In 2005, after encountering pain during sex and finding a lump in her breast, she made an appointment with her gynecologist, who wrongly told her she was too young to have breast cancer. She asked again in 2011 after it got bigger, by which time it had spread to her lymph nodes, necessitating chemotherapy, a mastectomy, and hormone therapy. The last of these induced insomnia and increased her libido, which she coped with by sending men selfies of herself in lingerie. She later underwent breast reconstruction, and based her new breasts on Boyer's. In 2015, after experiencing hip pain and undergoing a biopsy, she was diagnosed in August with terminal stage IV cancer, which had spread to her bones, brain, and liver. She subsequently set up a blog, "Everything Leads to This", and began having cybersex with strangers. At the time, she and her husband were undergoing couples counseling, and Kochan left her husband in March 2016, outlining her action in a blog post.
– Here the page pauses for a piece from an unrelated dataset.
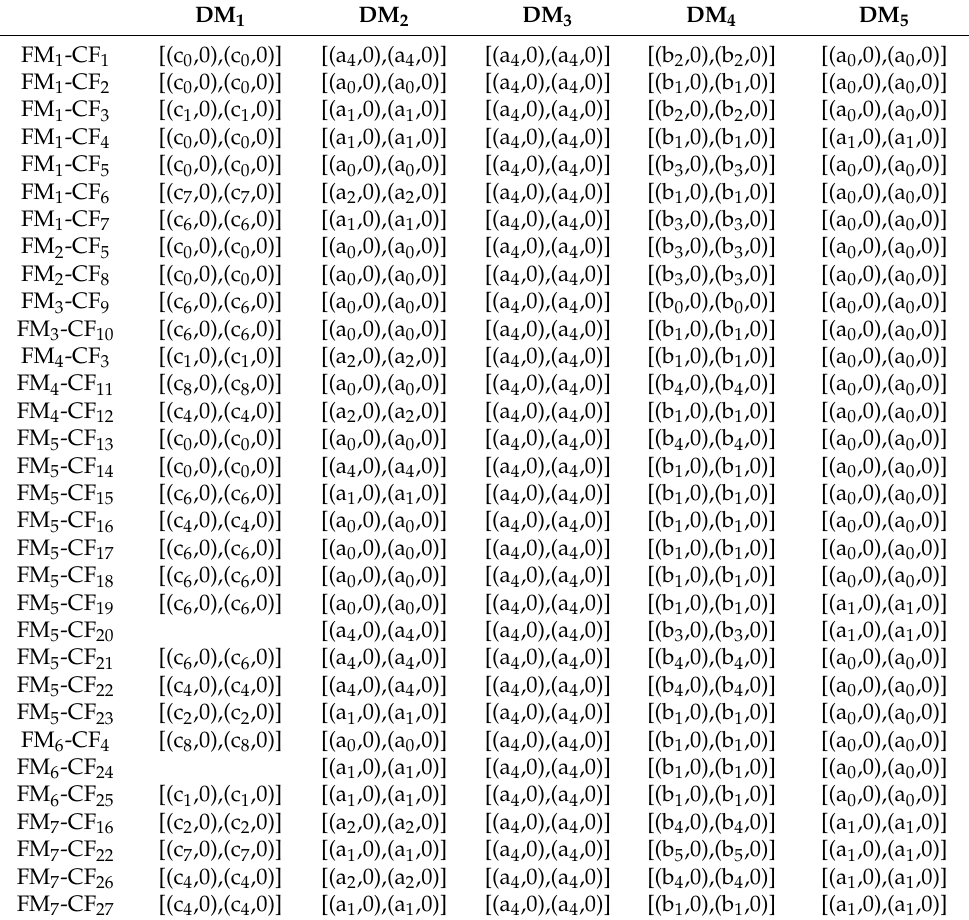
Table 5. Interval 2-tuple linguistic variables for Detection (D).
She subsequently spent a couple of years having a large number of sexual liaisons; she and Boyer once counted 188 sexual partners. She did not allow penetrative sex due to the effects of an early negative experience and due to the medication she was taking causing menopause, but did encounter a man who wanted to be kicked in the penis, a man with a foot fetish, a man who wanted to be urinated on, and a man who dressed up as a dog and wanted to live in a cage in her house. She bought stilettos for the first of these. In 2018, having already been on two dates that day, Kochan met with Boyer for lunch, where they developed the idea for a podcast called Dying for Sex, which would deal with her cancer and trauma and Boyer's IVF. Kochan later started an Instagram account with that name.
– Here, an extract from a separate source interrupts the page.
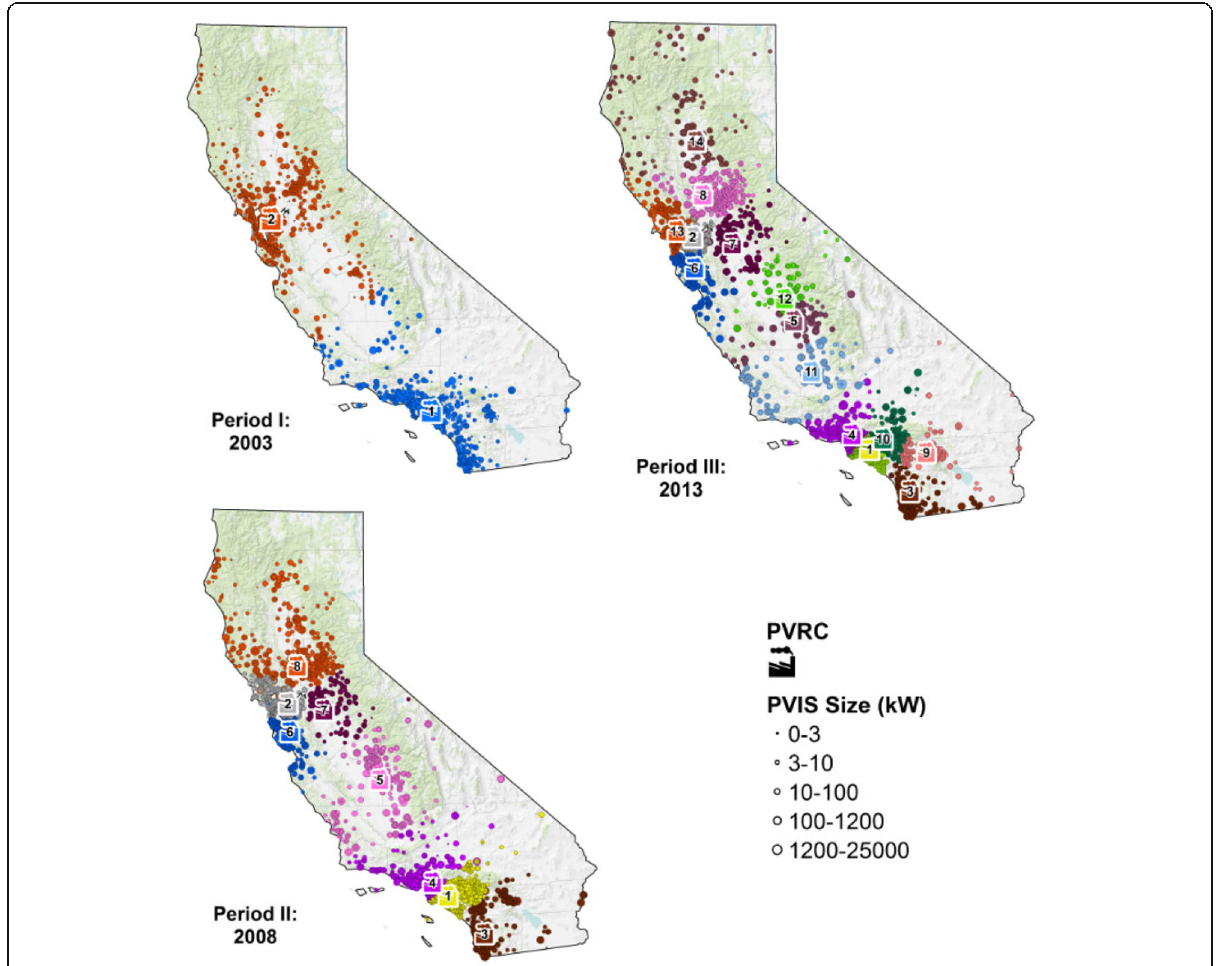
Fig. 3 Distribution decision of year 2003, 2008, and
The pair pitched Dying for Sex to television executives, who understood neither the concept nor how to promote it. The pair then made ten episodes themselves, which addressed nearly 200 of Kochan's encounters. Production was impacted several times by Kochan's failing health; she recorded part of episode four in a hospital as she was receiving treatment for thrombi and recorded later episodes with a progressively weak and raspy voice. Kochan was hospitalized in December 2018 under the impression that her stay would be brief; she continued to sext during this period and gave one male visitor oral sex. After she was intubated, it became apparent that she would require hospice care, and Kochan and Boyer opted to continue recording on her phone.
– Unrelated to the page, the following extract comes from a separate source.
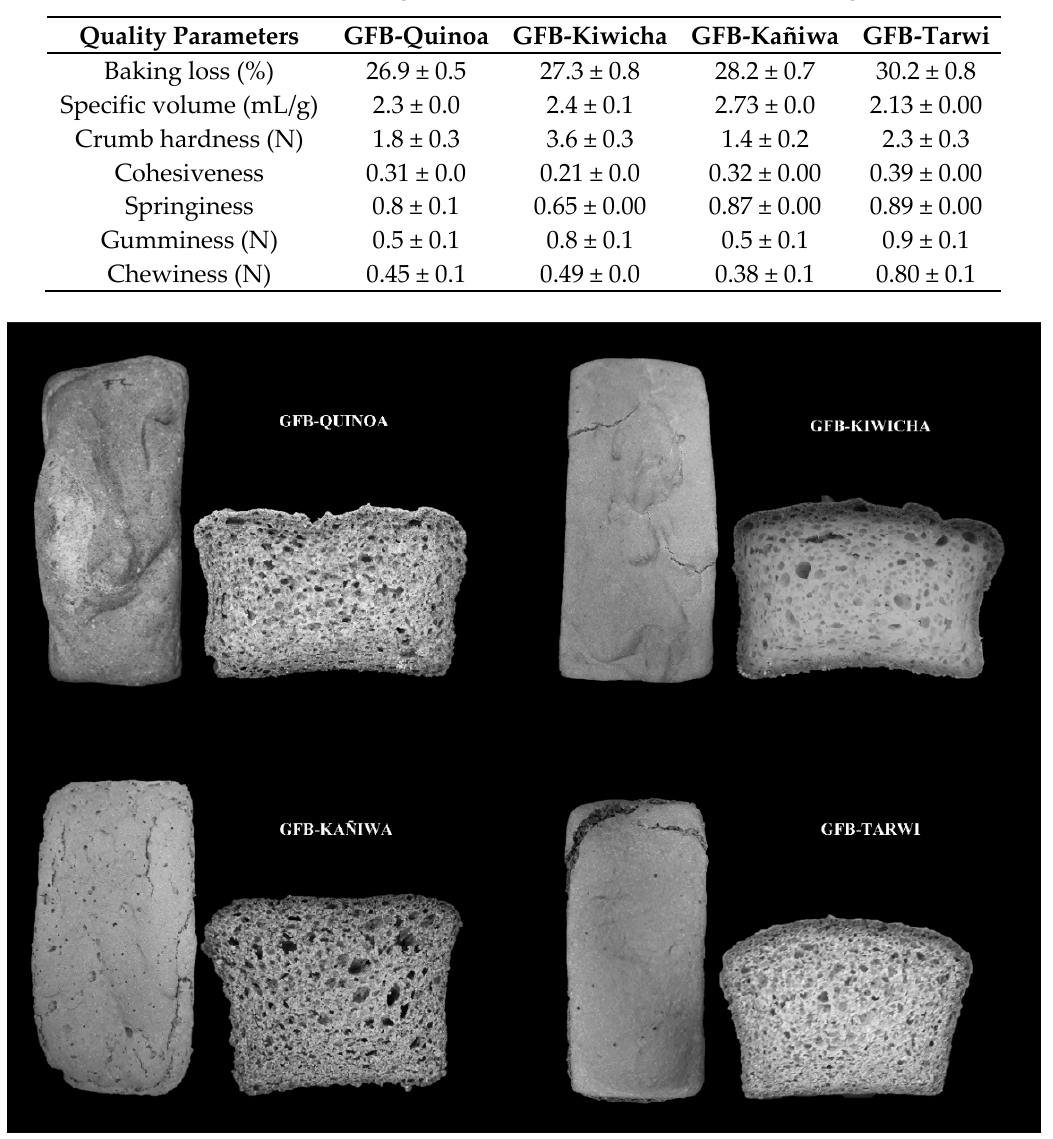
Figure 1. Representative images of gluten-free breads (GFB) with quinoa, kiwicha, kañiwa and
Kochan became more confident over this period, directly addressing doctors who patronised her or otherwise treated her inappropriately and turning down visitors that depressed her. She spent her final months writing her memoir, Screw Cancer: Becoming Whole, and died just after midnight on March 8, 2019, having been cared for by Boyer until the end. Dying for Sex was broadcast in six installments between February and March 2020, while Screw Cancer was released in August 2020 and was self-published by Boyer. In November 2023, it was announced that the podcast would be serialized for a TV series; the show was released on April 4, 2025 and was loosely based on Kochan's experiences.